One last point made by the reader who sent me the article: when one considers the shipping costs (Saudi oil to the US gulf coast) vs the pipeline costs (Permian crude oil to Houston), $5 Saudi oil might be at a competitive disadvantage to $8 Permian oil. Perhaps not a disadvantage, but certainly helps level the playing field.

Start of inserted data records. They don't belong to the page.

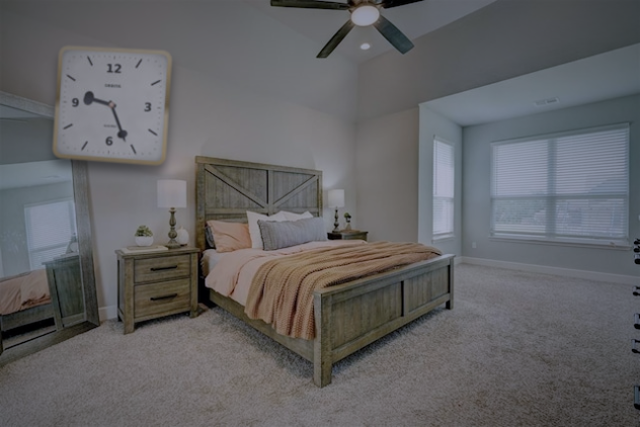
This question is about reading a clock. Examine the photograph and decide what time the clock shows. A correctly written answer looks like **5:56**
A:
**9:26**
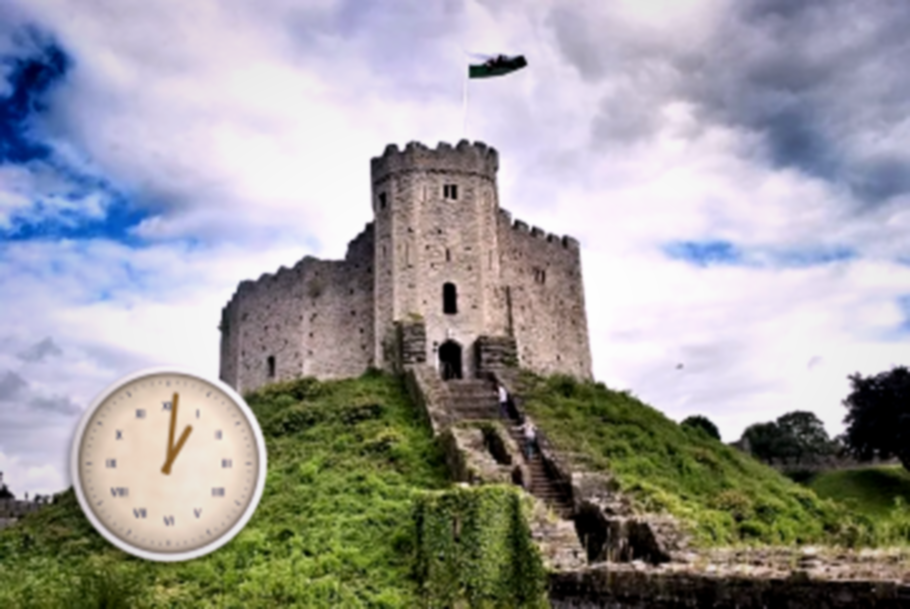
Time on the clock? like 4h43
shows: 1h01
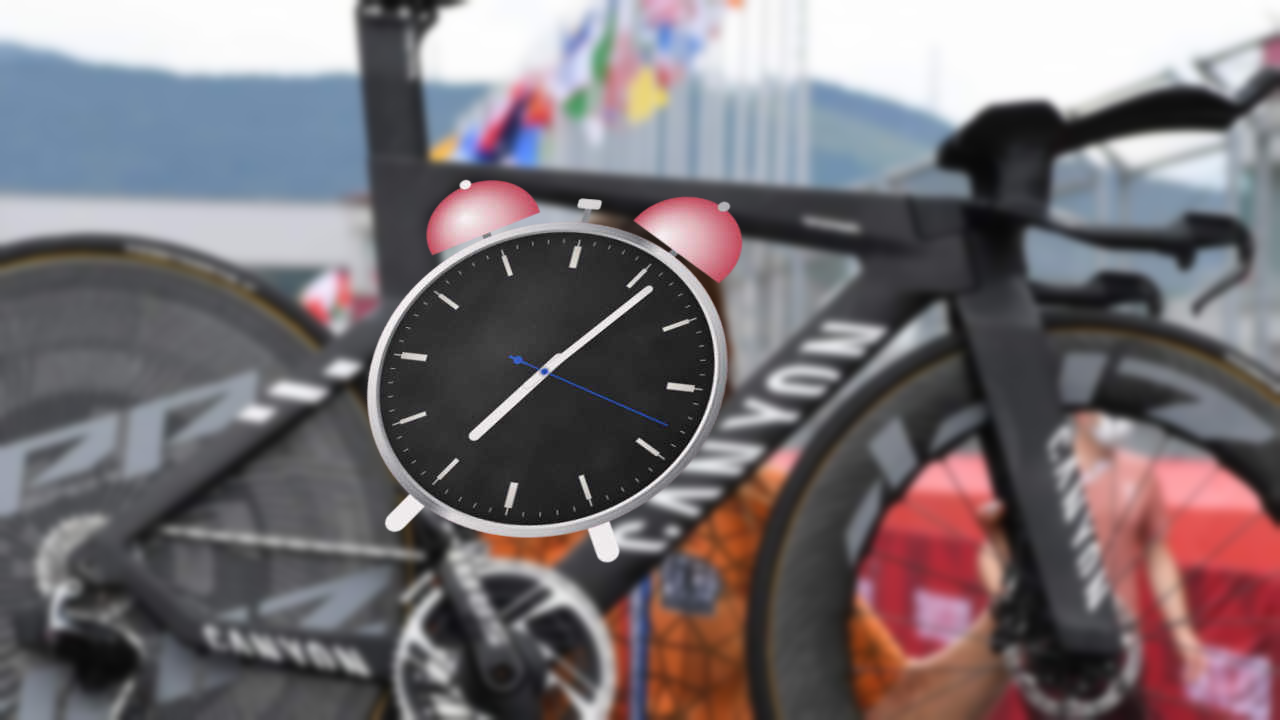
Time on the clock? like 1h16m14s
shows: 7h06m18s
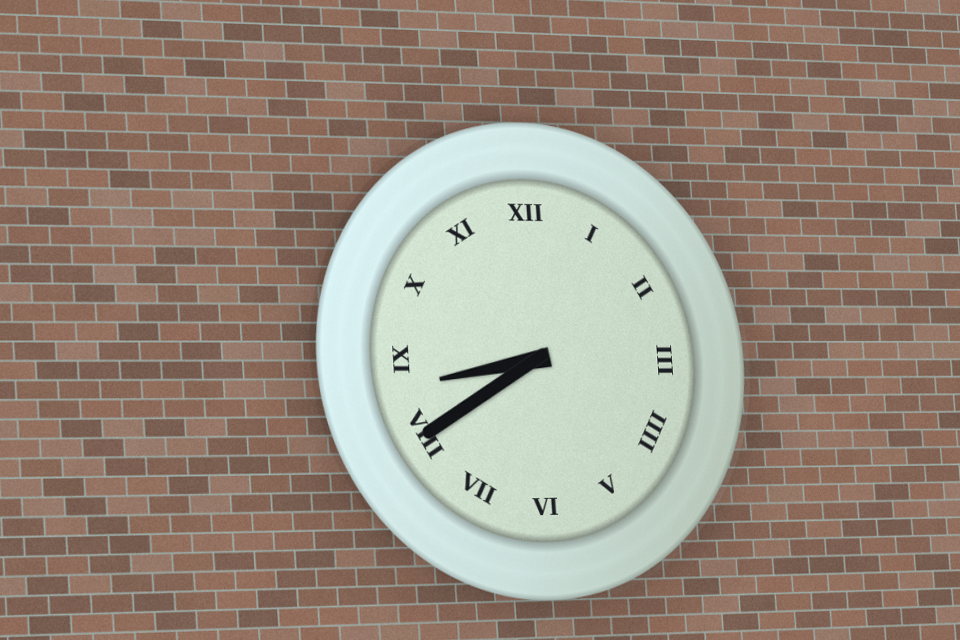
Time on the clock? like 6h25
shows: 8h40
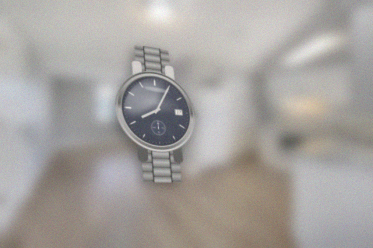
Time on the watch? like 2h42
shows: 8h05
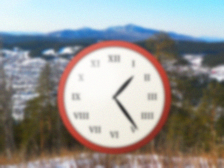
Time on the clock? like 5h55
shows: 1h24
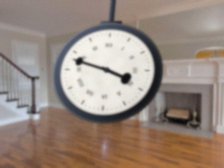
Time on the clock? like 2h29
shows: 3h48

Saturday, September 20, 2014

Idle Chatter On Costs Of Completed Wells In The Bakken -- September 20, 2014

About a week or so ago, a reader sent me an e-mail regarding the high cost of a CLR well in the Bakken. I replied at the time:
It probably was an expensive well. The operators all say they are bringing prices of completed wells down, to the neighborhood of $7 - $8 million but I don't put much faith in those estimates. The biggest problem is figuring out what is being paid for; too many things that can be hidden in numbers like that. I think we will continue to  see "cost containment" in the corporate presentations, but with a) huge proppant volume; and, b) slickwater adding 35% to the average EUR in the Basin, I think the emphasis is going to be on raising EURs this year and next (despite the cost) and then get back to trying to contain costs. Operators will see savings in pad drilling and leasing costs, offsetting completing/fracking costs.
I wrote that on September 18, 2014. Tonight, while reviewing the most recent CLR presentation, my thoughts were confirmed. Slide #50 of the presentation shows the cost of completed CLR wells. Between 2012 and early 2014, operators were talking about decreasing the cost of completed wells. CLR was reporting the following:
  • 2012: $9.2 million
  • 2013: $8.0 million
  • 1H14: $7.8 million
  • But then, starting earlier this year, the price of completed CLR wells increased from $7.8 million to $10 million, due to higher proppant volumes and slickwater. 
It looks like we're back to $10 million wells. Remember, these are long laterals. I believe wells were costing in the neighborhood of $4 - $6 million for short laterals when the boom first began in the Bakken. In other words, the costs of completed wells is still in the same ballpark as when the boom began, but the wells are much, much better, and the time from spud to first production has decreased significantly.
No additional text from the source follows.